2 Woeste Willem (by Ingrid and Dieter Schubert, Lemniscaat, Rotterdam)
You can buy this great book for only 2,50 euro in every bookshop. This funny book is about a pirate called ‘fierce Willem”. The delightful illustrations are a story in themselves and after you have finished reading it, you can read it to your neighbour’s kids or give it to them.
en aan hem vertelt hij al zijn avonturen.
3 Boer Boris heeft het heet! (Ted van Lieshout & Philip Hopman 2020)
You must have noticed how hot Dutch summers (and springs) are these days. So it’s time to read. Boer Boris heeft het heet! (Farmer Boris is hot!)
The text is by one of our favourite poets and authors Ted van Lieshout and the detailed illustrations were made by the artist Philip Hopman. We’ve lost count how many picture books have been published in The Boer Boris series since 2012, but it must be more than thirteen books. These books have won several prices and are excellent reading material when you have young children.
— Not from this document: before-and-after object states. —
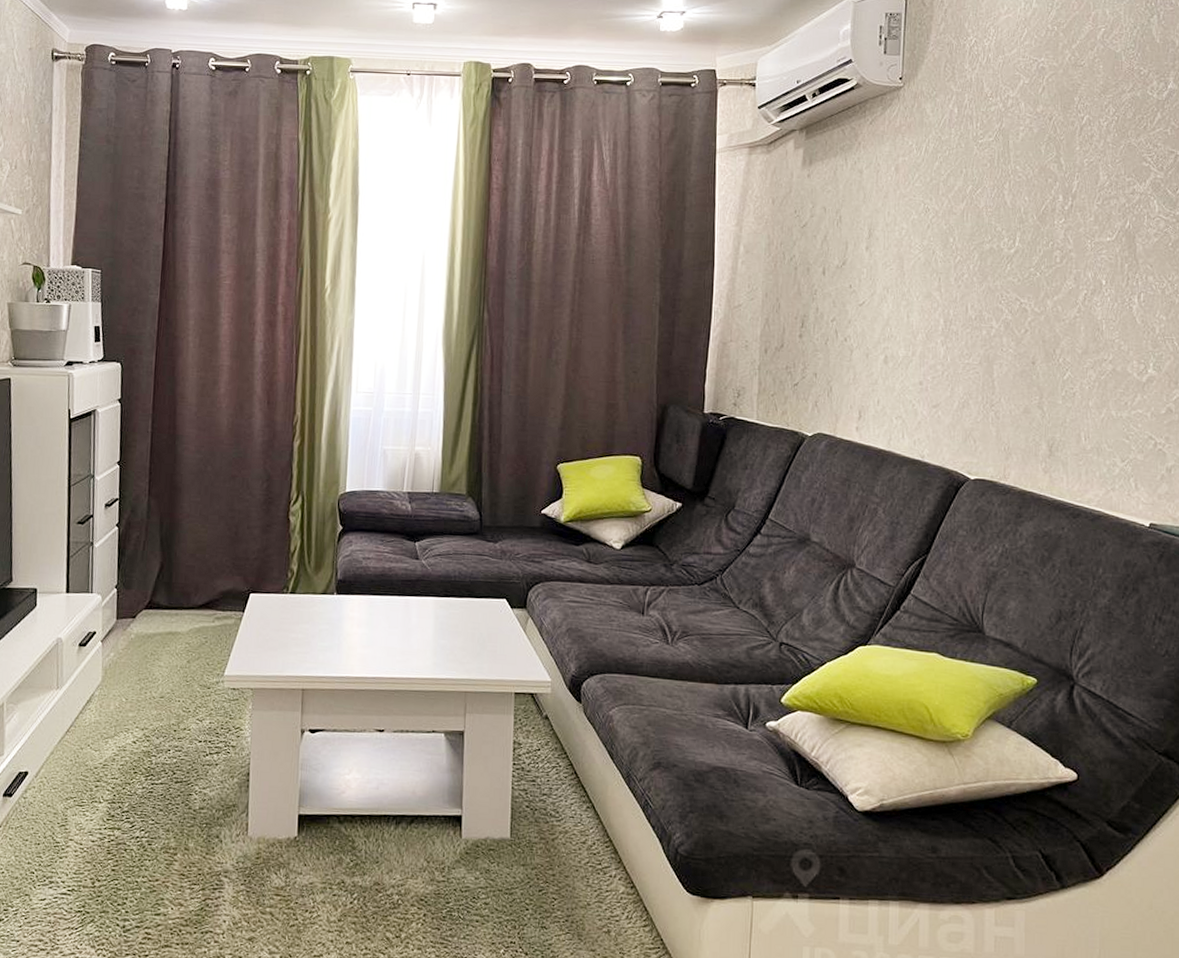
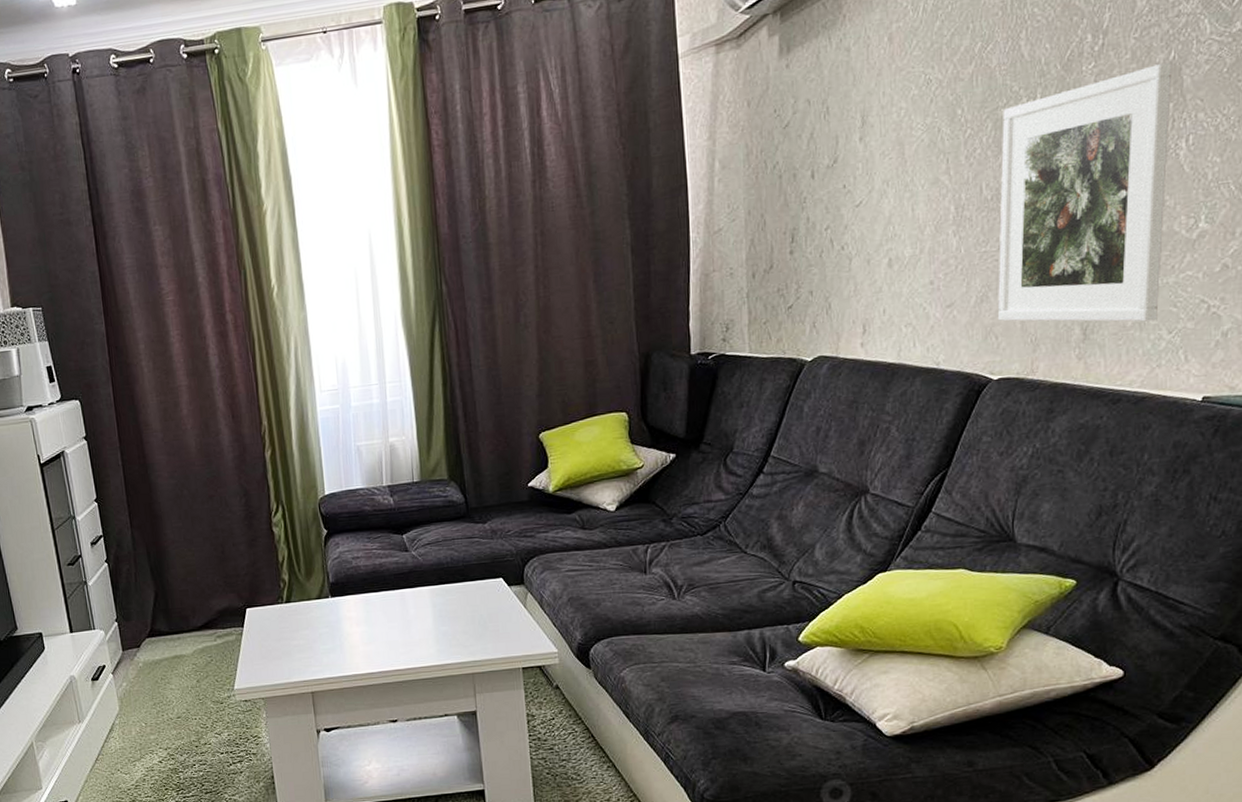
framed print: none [976,230,1128,448] -> present [997,63,1172,322]

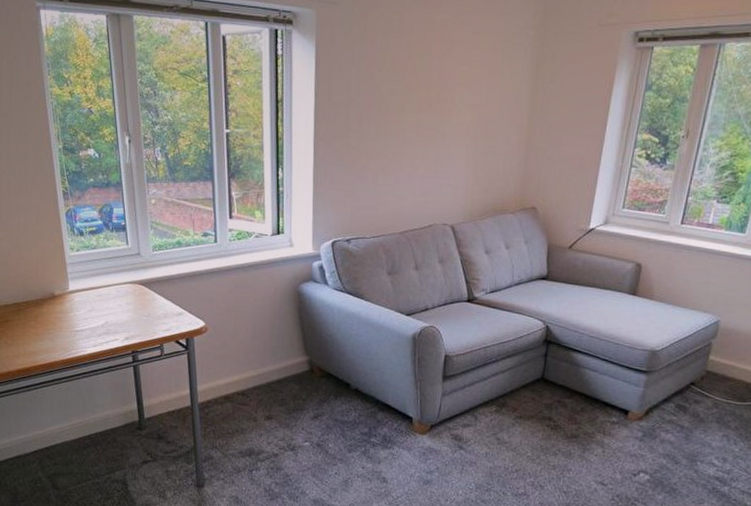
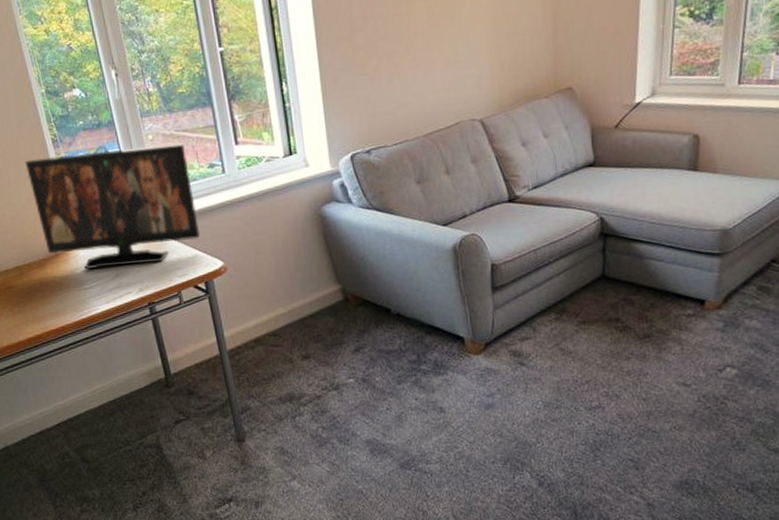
flat panel tv: none [35,207,187,315] -> present [24,142,200,269]

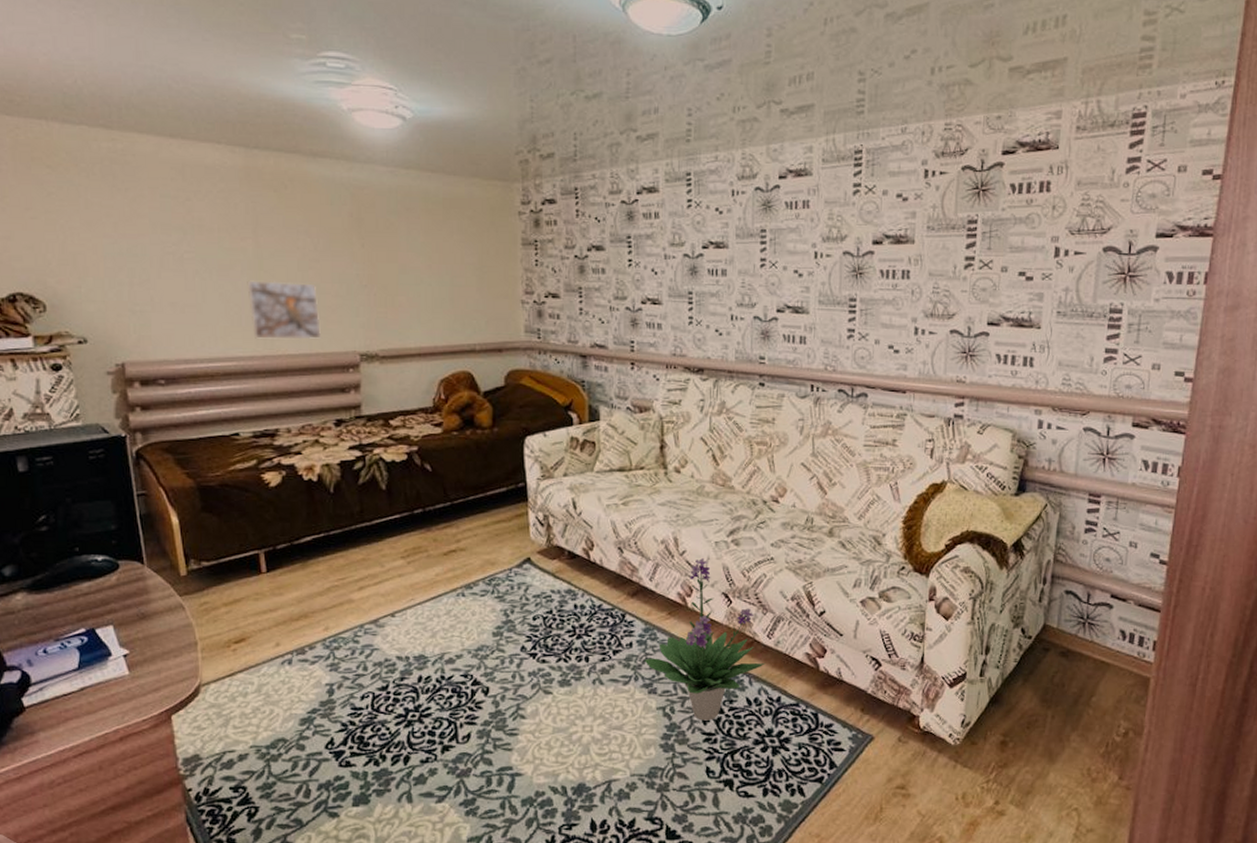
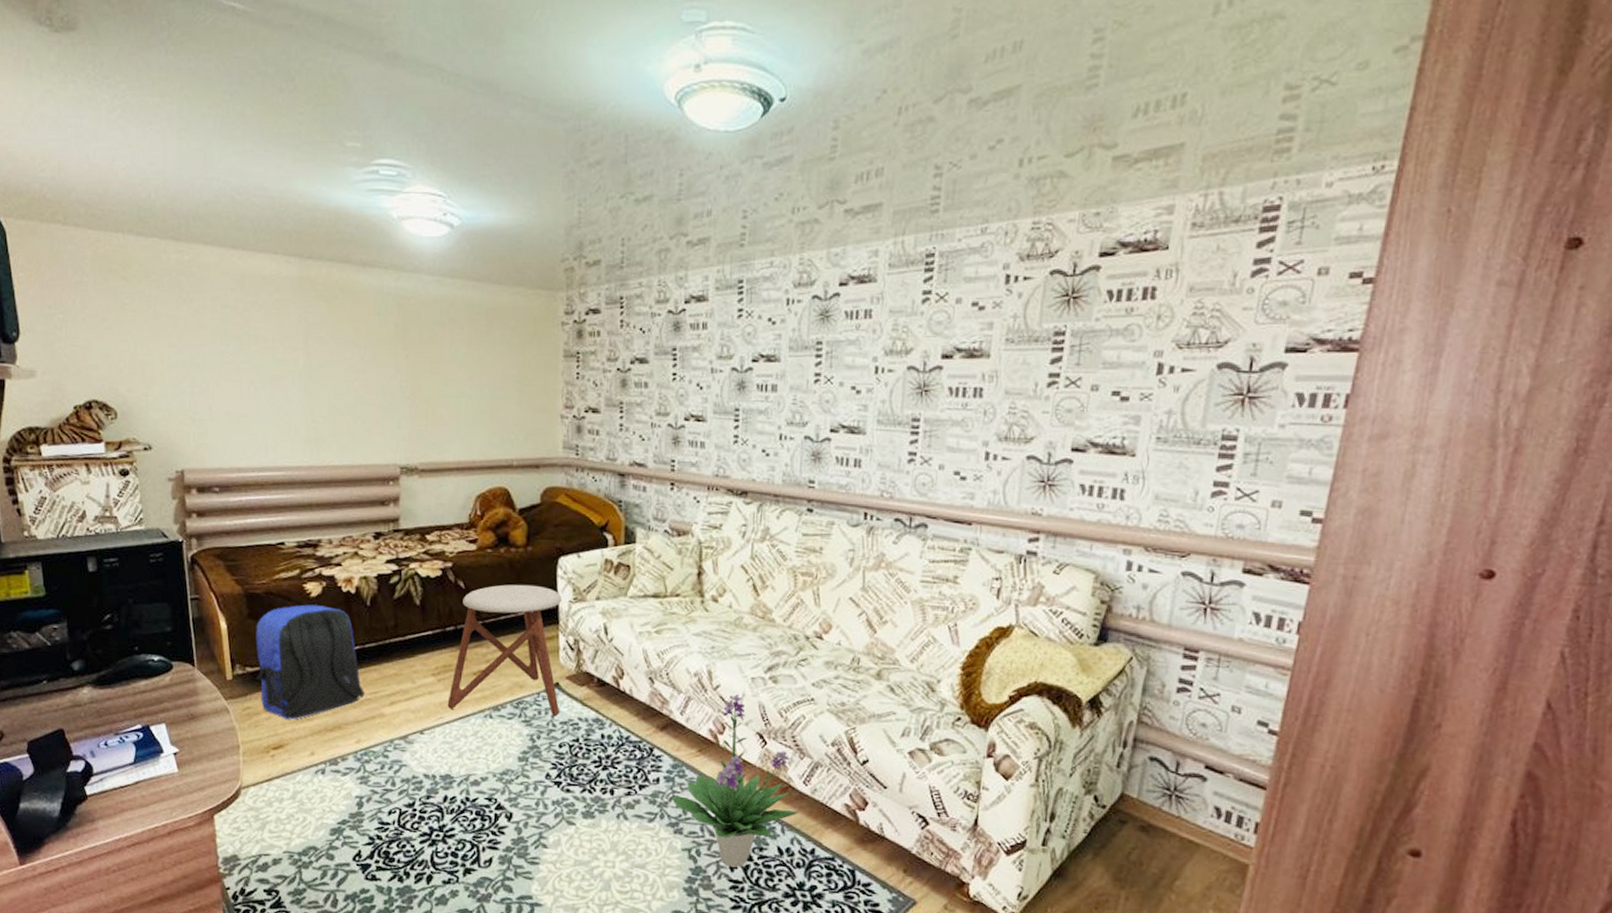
backpack: none [209,494,332,612] -> present [253,604,366,720]
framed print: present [247,280,322,340] -> none [297,391,365,451]
stool: none [418,464,532,591] -> present [447,584,563,717]

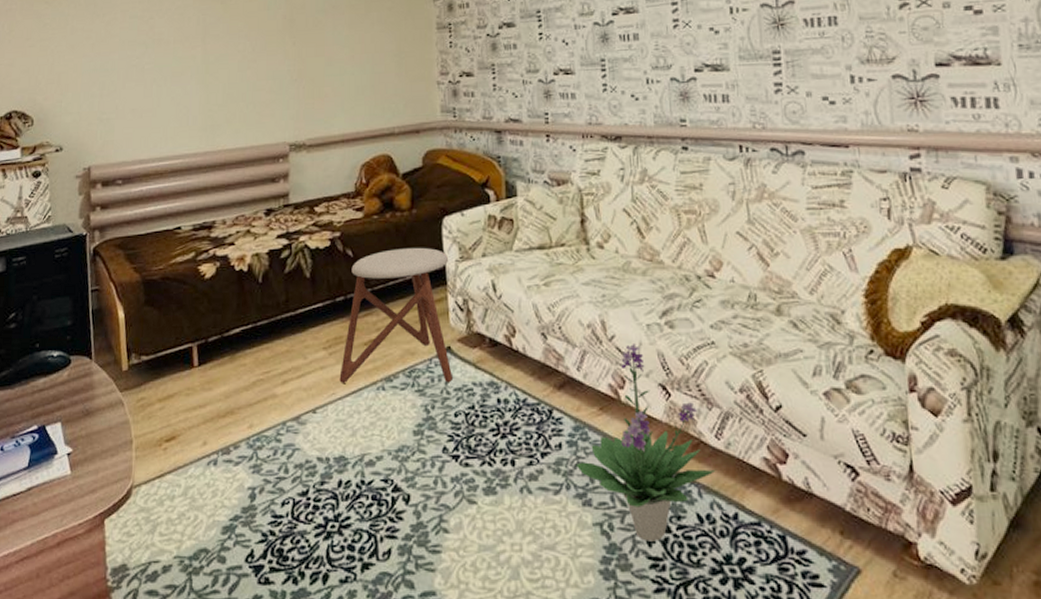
backpack: present [253,604,366,720] -> none [149,286,258,408]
Who is Boer Boris? Well, contrary to what you may think, Boris is not a grown-up farmer but a “kleuter” (a toddler) who has his own farm. He drives around on a red tractor and is helped by his brother and his sister. Together they experience adventures around the farm, but sometimes they go on a trip. The rhyming verses are very funny and there is a lot that you discover in the pictures. In many books there are a blackbird [merel] and a mouse [muis] in the drawings.
Here is a short quote from the beginning of the book:
Het erf is leeg, de wei is leeg en leeg is ook de akker.
Zou iedereen nog slapen? Nee, Knol het paard is wakker.
Hij heeft het heet, de stakker.
Gelukkig staat hij in de stal, niet in de volle zon.
Want anders smólt hij! (Als een paard van warmte smelten kon.)
[The yard is empty, the meadow is empty, and empty is the field.
Is everyone still asleep? No, Nag the horse is awake.
He is hot, the wretch.
Fortunately, he is in the stable, not in the full sun.
Because otherwise he would melt! (If a horse could melt with heat.)]
> You can buy the Boer Boris books in bookstores, but they are also available as e-books and, of course, you can borrow them from any library.
4 Alfabet (Charlotte Dematons)
The title of the book is Alfabet and except for the title it has no words… The author and illustrator is Charlotte Dematons, well know for wonderful books like De gele ballon (the yellow balloon), Sinterklaas (Sint Nicolaas) and Nederland (Netherlands).
No words, so how can you learn new vocabulary?
I’ll explain. The book hides over 3000 words. It’s your task to find them. Alfabet consists of 26 paintings. One for each letter of the alphabet. So the first illustration is dedicated to the letter A. Each object in the picture is a word that starts with the letter A. So on the large mountain (Ararat) you’ll find Noah’s Ark. You’ll see an ‘aap’, an ‘alligator’, an ‘astronaut’, an ‘ambulance’, an ‘aardappel’ and so on. The name of each object must have an ‘A’.
It’s fun to do this research by yourself, but is even ‘gezelliger’ if you do it with your partner or with a child or several children. Write these words down, and don’t forget to check in a dictionary if the word is ‘de’ or ‘het’. Before you know it, you’ll have picked up loads of words and you have made your word treasury (woordenschat) richer.
If you want some help, there is an internet site attached to the book, but I know you…. You’ll want to explore these wonderful paintings yourself.